* _Exercise description_
Turn the lines from the start of the records through the line holding "tución para estar", both included, into a numbered list, leaving out any blank lines.
[The input — start]
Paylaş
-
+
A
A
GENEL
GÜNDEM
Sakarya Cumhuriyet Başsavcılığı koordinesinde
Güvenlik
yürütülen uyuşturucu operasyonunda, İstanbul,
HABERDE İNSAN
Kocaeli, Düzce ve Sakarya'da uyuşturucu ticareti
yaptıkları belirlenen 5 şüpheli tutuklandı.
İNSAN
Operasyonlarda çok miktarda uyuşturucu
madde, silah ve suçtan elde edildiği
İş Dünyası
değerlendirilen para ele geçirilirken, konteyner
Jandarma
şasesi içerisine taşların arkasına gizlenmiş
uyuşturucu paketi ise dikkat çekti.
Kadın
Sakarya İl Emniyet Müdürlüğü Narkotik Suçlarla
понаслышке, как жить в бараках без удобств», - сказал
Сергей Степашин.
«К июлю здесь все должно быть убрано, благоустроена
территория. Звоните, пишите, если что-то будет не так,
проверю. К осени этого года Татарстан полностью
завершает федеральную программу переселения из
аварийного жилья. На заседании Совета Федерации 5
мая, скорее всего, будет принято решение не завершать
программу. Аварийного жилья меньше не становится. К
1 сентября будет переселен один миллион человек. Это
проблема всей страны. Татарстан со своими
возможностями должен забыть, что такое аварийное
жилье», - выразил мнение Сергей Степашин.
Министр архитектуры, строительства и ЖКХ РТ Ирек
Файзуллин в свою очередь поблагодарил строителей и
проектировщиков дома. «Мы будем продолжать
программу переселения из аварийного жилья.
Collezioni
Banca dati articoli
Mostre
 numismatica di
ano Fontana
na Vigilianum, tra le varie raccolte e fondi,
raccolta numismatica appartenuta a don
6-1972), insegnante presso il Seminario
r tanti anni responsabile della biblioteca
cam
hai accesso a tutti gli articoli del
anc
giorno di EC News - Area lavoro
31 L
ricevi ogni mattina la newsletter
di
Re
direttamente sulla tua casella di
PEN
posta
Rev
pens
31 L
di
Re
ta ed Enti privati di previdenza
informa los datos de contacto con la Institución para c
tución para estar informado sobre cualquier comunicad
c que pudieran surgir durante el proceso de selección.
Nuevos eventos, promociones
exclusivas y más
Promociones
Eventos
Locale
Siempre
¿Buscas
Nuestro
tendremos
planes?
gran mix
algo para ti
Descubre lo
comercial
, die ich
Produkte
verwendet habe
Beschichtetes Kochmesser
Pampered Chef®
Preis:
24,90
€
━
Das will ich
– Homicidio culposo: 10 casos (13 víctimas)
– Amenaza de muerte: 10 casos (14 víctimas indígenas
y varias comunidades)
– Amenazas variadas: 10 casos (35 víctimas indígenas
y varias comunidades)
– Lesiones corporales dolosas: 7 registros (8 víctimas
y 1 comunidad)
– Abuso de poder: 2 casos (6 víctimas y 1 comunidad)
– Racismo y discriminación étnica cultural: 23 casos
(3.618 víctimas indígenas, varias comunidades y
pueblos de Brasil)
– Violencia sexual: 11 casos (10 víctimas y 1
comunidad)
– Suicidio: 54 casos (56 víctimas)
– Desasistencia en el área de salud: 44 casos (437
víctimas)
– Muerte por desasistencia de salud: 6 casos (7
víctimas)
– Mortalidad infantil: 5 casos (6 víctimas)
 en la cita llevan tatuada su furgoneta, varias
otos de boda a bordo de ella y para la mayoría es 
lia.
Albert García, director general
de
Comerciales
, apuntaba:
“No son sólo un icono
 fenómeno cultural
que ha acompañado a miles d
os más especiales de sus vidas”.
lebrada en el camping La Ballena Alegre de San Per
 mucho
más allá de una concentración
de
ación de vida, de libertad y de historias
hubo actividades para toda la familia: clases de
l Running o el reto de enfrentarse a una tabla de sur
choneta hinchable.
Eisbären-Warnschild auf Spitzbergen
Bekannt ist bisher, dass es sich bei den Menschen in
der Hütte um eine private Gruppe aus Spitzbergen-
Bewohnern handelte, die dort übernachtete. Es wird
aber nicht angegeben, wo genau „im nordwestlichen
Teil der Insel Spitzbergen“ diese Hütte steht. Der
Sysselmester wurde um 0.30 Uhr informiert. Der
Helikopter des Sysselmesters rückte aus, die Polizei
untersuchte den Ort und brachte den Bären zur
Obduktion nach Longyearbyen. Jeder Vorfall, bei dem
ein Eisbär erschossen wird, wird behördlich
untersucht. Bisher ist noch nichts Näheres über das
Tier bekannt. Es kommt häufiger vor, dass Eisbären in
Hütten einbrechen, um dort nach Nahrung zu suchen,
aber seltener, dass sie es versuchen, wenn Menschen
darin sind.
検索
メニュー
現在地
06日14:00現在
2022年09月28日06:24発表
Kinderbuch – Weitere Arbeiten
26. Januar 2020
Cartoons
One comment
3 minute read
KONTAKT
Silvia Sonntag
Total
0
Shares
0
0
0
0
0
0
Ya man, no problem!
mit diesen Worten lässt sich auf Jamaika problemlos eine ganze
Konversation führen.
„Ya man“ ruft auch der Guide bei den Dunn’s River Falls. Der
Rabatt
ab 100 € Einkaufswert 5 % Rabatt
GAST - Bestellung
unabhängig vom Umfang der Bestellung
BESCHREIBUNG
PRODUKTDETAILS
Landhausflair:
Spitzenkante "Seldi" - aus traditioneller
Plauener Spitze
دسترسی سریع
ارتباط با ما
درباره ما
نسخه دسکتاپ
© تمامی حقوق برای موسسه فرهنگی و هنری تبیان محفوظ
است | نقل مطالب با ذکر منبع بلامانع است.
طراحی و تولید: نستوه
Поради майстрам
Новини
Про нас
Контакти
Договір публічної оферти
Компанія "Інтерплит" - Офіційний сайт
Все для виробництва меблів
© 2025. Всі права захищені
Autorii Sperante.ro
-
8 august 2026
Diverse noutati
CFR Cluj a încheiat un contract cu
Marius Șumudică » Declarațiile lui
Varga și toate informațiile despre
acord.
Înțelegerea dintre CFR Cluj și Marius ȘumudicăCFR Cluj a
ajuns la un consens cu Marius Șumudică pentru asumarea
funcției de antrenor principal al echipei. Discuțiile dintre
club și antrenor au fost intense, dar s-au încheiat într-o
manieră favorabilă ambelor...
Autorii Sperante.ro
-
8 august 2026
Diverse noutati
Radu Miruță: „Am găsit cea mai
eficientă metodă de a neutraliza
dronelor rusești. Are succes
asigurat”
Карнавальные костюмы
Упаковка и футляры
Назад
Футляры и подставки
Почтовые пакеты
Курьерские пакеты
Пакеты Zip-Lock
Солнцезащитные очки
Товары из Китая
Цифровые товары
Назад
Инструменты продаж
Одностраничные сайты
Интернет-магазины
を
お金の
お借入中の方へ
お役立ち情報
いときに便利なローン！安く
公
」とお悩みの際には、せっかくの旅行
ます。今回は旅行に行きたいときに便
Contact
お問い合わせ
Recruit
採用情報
[The input — finish]
* _Response for this exercise_
1. Paylaş
2. -
3. +
4. A
5. A
6. GENEL
7. GÜNDEM
8. Sakarya Cumhuriyet Başsavcılığı koordinesinde
9. Güvenlik
10. yürütülen uyuşturucu operasyonunda, İstanbul,
11. HABERDE İNSAN
12. Kocaeli, Düzce ve Sakarya'da uyuşturucu ticareti
13. yaptıkları belirlenen 5 şüpheli tutuklandı.
14. İNSAN
15. Operasyonlarda çok miktarda uyuşturucu
16. madde, silah ve suçtan elde edildiği
17. İş Dünyası
18. değerlendirilen para ele geçirilirken, konteyner
19. Jandarma
20. şasesi içerisine taşların arkasına gizlenmiş
21. uyuşturucu paketi ise dikkat çekti.
22. Kadın
23. Sakarya İl Emniyet Müdürlüğü Narkotik Suçlarla
24. понаслышке, как жить в бараках без удобств», - сказал
25. Сергей Степашин.
26. «К июлю здесь все должно быть убрано, благоустроена
27. территория. Звоните, пишите, если что-то будет не так,
28. проверю. К осени этого года Татарстан полностью
29. завершает федеральную программу переселения из
30. аварийного жилья. На заседании Совета Федерации 5
31. мая, скорее всего, будет принято решение не завершать
32. программу. Аварийного жилья меньше не становится. К
33. 1 сентября будет переселен один миллион человек. Это
34. проблема всей страны. Татарстан со своими
35. возможностями должен забыть, что такое аварийное
36. жилье», - выразил мнение Сергей Степашин.
37. Министр архитектуры, строительства и ЖКХ РТ Ирек
38. Файзуллин в свою очередь поблагодарил строителей и
39. проектировщиков дома. «Мы будем продолжать
40. программу переселения из аварийного жилья.
41. Collezioni
42. Banca dati articoli
43. Mostre
44.  numismatica di
45. ano Fontana
46. na Vigilianum, tra le varie raccolte e fondi,
47. raccolta numismatica appartenuta a don
48. 6-1972), insegnante presso il Seminario
49. r tanti anni responsabile della biblioteca
50. cam
51. hai accesso a tutti gli articoli del
52. anc
53. giorno di EC News - Area lavoro
54. 31 L
55. ricevi ogni mattina la newsletter
56. di
57. Re
58. direttamente sulla tua casella di
59. PEN
60. posta
61. Rev
62. pens
63. 31 L
64. di
65. Re
66. ta ed Enti privati di previdenza
67. informa los datos de contacto con la Institución para c
68. tución para estar informado sobre cualquier comunicad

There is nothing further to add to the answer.